Culture

Bill Withers Was Always There if You Needed Him


Bill Withers, who died on Friday, at the age of eighty-one, moved to his own rhythm.Photograph by Marka / Alamy

The singer and songwriter Bill Withers liked to describe himself as a “regular guy.” Many stars want us to believe that they are relatable because they are somehow just like us, but this wasn’t what he meant. When Withers more or less walked away from the music business, in the eighties, it was because he never felt entitled to the spoils of fame. His songs were intimate and deeply observed, as though he took the world around him—from the aches and swells of his grandma’s hands to the itinerant wanderings of an anonymous railroad man to the sorrows of a returning Vietnam veteran—more seriously than he ever took himself.

Withers passed away on Friday, at the age of eighty-one, owing to heart complications. He was born in a small, coal-mining town called Slab Fork, West Virginia, on the Fourth of July, 1938, the youngest of six children. He often described himself as a quiet and reserved boy, and it was easy to still pick up traces of his low-key modesty, even once he became a star. But, when he was a child, it never seemed like performance was in his cards. Withers was dogged by a stutter that remained well into his late teens. He joined the Navy at the age of seventeen, and became interested in performing music. He served for nine years. In 1967, he moved to Los Angeles. He could work in aeronautics and pursue a musical career on the side. He was twenty-nine.

Withers sounded effortless when he sang, shorn of theatrical straining, no extra huffs and puffs. By the time he released his breakthrough hit, “Ain’t No Sunshine,” he was in his thirties and not entirely convinced that music would be as secure a career path as working on an assembly line. He was wrong. In 1971, he released his début album, “Just as I Am,” which featured the gorgeous, folky “Grandma’s Hands.” Over the next few years, he released a string of classics that bridged the chasms between bluesy, forlorn soul, smoothed-out, wiggly funk, and the suaveness of disco. He continued to just sound like himself.

My favorite Withers album is “Live at Carnegie Hall,” from 1973, one of the greatest concert recordings ever made.

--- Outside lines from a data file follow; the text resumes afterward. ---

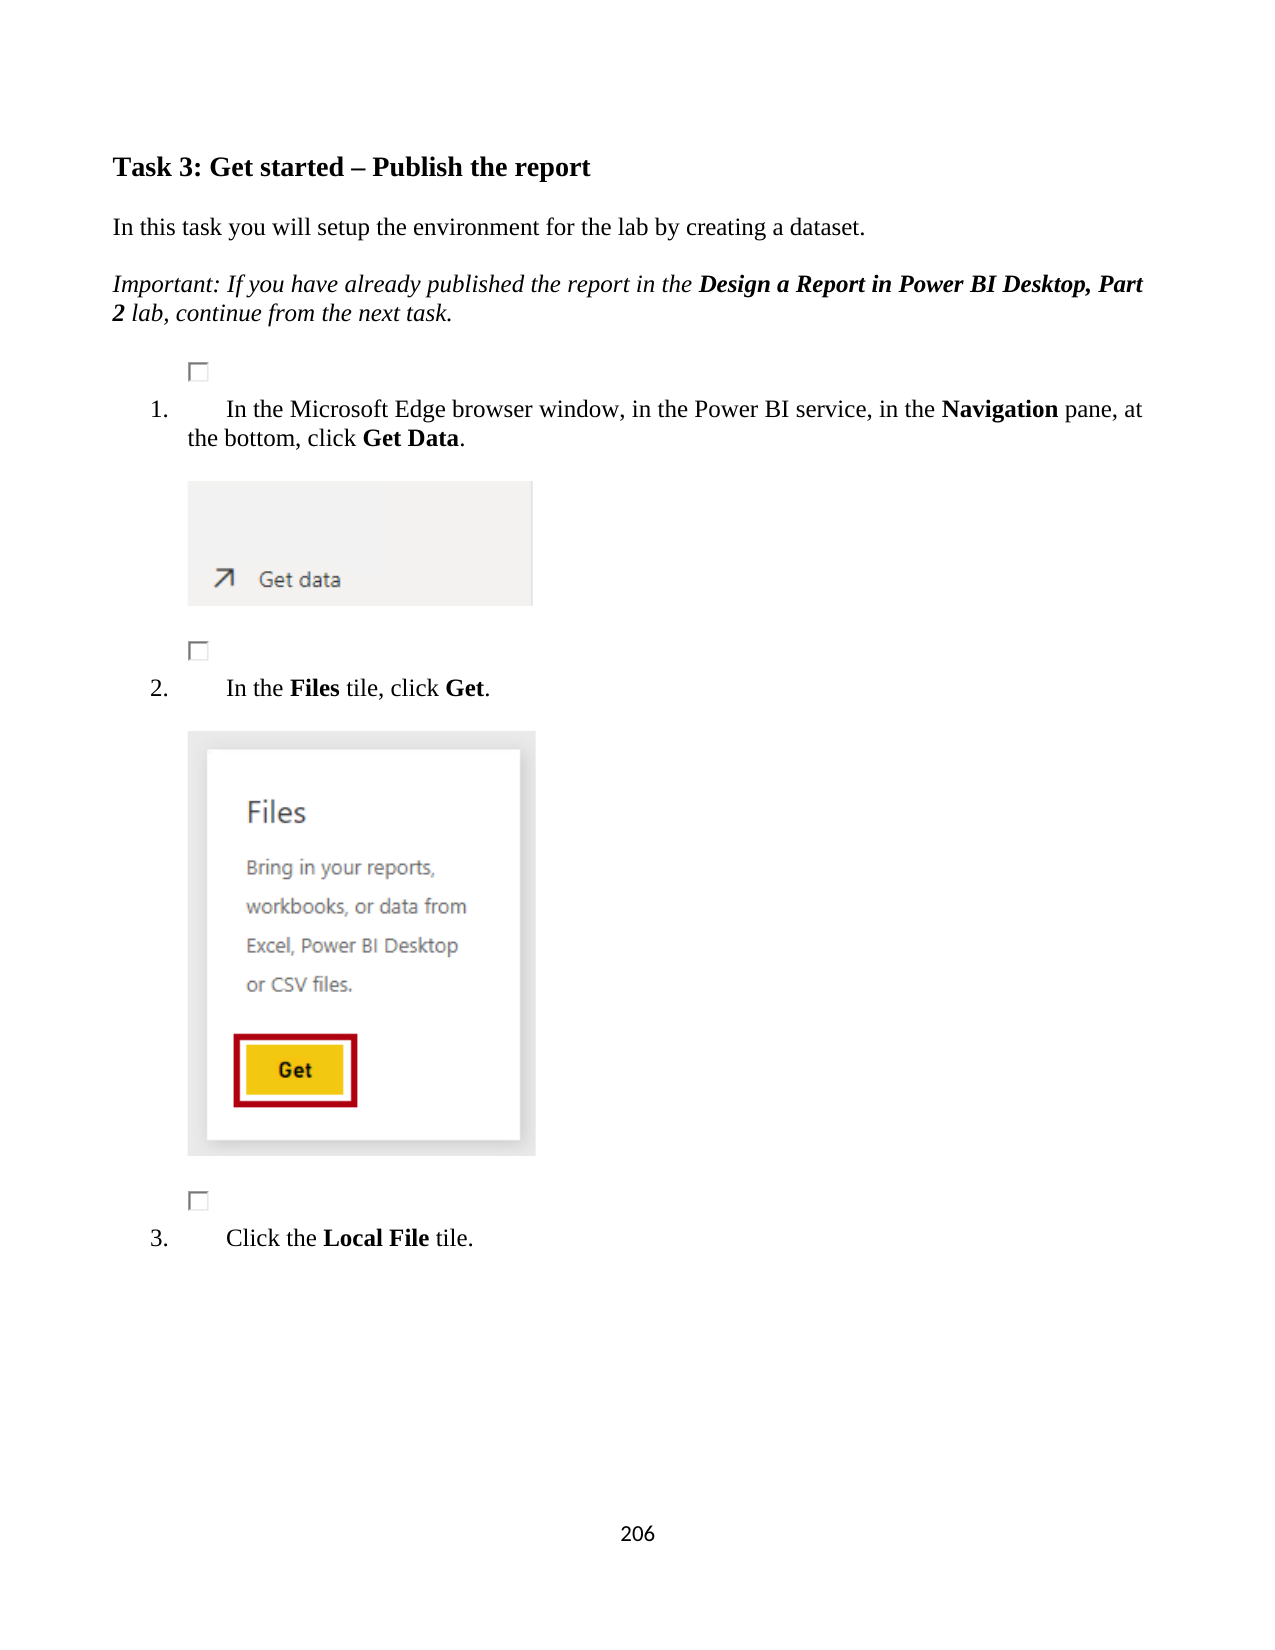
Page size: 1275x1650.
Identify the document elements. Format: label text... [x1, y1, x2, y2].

picture [187, 731, 536, 1156]
list Click the Local File tile. [150, 1185, 1162, 1252]
text Important: If you have already published the report in the Design a Report in Power BI Desktop, Part 2 lab, continue from the next task. [112, 269, 1162, 327]
list In the Microsoft Edge browser window, in the Power BI service, in the Navigation pane, at the bottom, click Get Data. [150, 356, 1162, 452]
text Task 3: Get started – Publish the report [112, 150, 1162, 182]
list In the Files tile, click Get. [150, 635, 1162, 702]
text In this task you will setup the environment for the lab by creating a dataset. [112, 212, 1162, 240]
picture [187, 481, 533, 606]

It’s not just the performances, which are marvelous; it’s the way that Withers talks as he introduces the songs, leading you slowly into their scenarios and entanglements. Every song offers a chance to recognize something deeper about the bonds between us. “I think about young guys who were like I was when I was young,” he says at the beginning of “I Can’t Write Left-Handed,” his band chanting and playing behind him. He remembers seeing a young veteran who had lost his right arm in Vietnam, and asking how he was doing. “I tried to put myself in his position. Maybe he cried. Maybe he said”—and at this point he begins singing—“I can’t write left-handed / Would you please write a letter to my mother?”

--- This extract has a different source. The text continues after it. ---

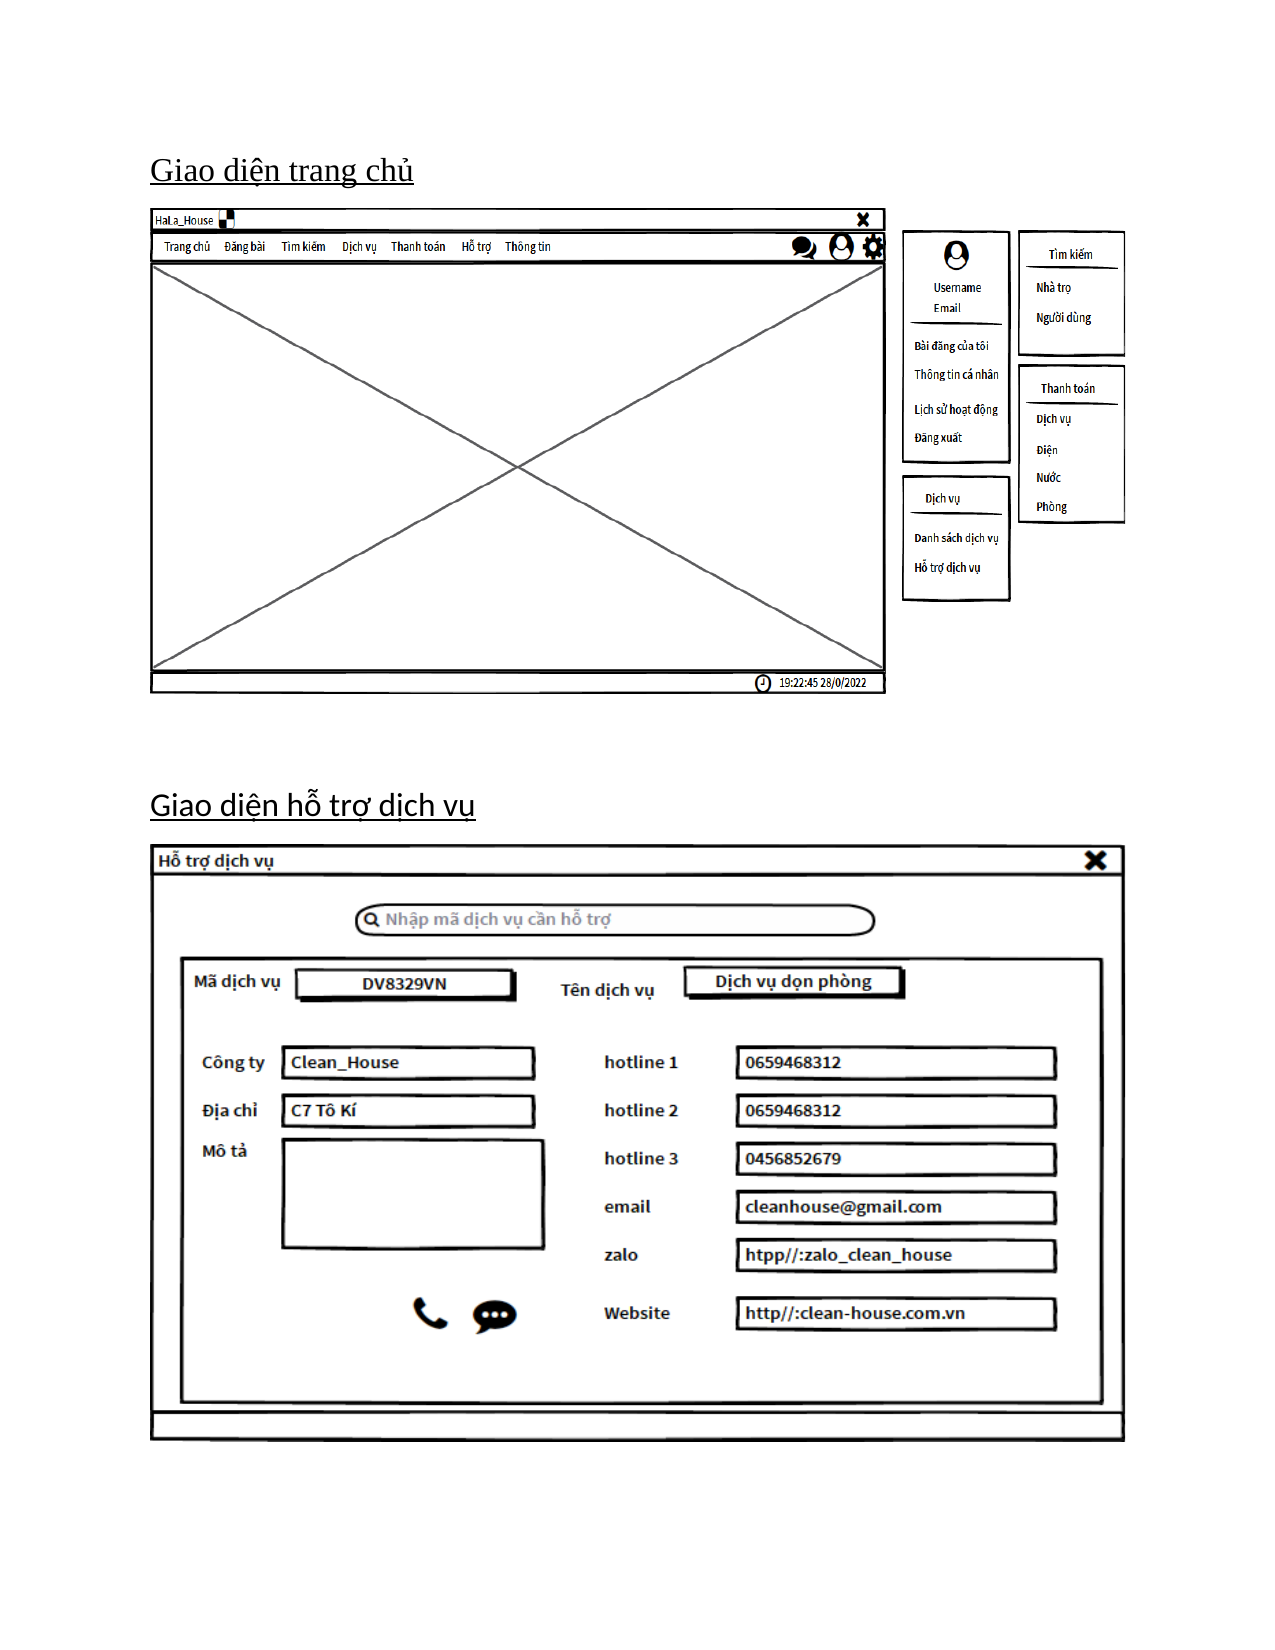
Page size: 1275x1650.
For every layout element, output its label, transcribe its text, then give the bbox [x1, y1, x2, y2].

We mourn Withers for eternally uplifting, wedding-ready songs, such as “Lean on Me” or “Lovely Day,.” But the effortlessness of his voice rarely matched the content of the songs themselves. Love and friendship are harder to achieve than a sweet harmony, a rhyme delivered with some casual, husky warmth. He was never afraid to be the loser—the one who is spent up and tossed aside in “Use Me,” the lover spurned in “Who Is He (and What Is He to You)?” “Make a smile for me,” he sings on a gorgeous tune from 1974. “Lately I’ve been so lonely / And a smile from you / Might make these blues go away.” He’s reaching out from the darkness, yet he sounds so calm and peaceful, dissolving into ripples of electric piano and gentle strums. A smile isn’t too much to ask for, yet he knows better than to expect it simply because he’s asking.

Withers walked away from stardom disillusioned with the marketing and expectations surrounding black music. He was, after all, just a regular guy—and content in being one. Not that he was forgotten. Musical history is as much about what you made as it is about what other people did with your creations. And it was a tribute to Withers’s songs that later generations kept bringing him back. You hear Withers’s restraint in D’Angelo and Anthony Hamilton, his storytelling detail throughout all of nineties hip-hop. The opening moans of “Grandma’s Hands” became Blackstreet’s “No Diggity.” I am of the demographic and regional ethos that hears “Lovely Day” as The Whole Damn Yay’s “Player’s Holiday.” In 2009, Withers was the subject of “Still Bill,” a documentary about his career and post-retirement life. He kept a fairly low profile throughout the past few decades, occasionally resurfacing for interviews, where he was clearly no longer interested in music-business hagiography, and to share his concerns over the direction of national politics.

“If I get to heaven I’ll look for / Grandma’s hands,” Withers sang in the early seventies. It’s impossible to listen to this song and not think of one’s own roots, the hands that showed us the way.

There was nothing desperate about Withers, even if he often sounded lonely or melancholy. He moved to his own rhythm, and he was there if you needed him, ready to love you. It was in the way he paced his words, ambling into his verses, unhurried. You just had to catch up, or slow down. “Just the two of us,” he sings on his lush 1980 hit, “we can make it if we try.” That work ethic never left him. You just have to be willing to try.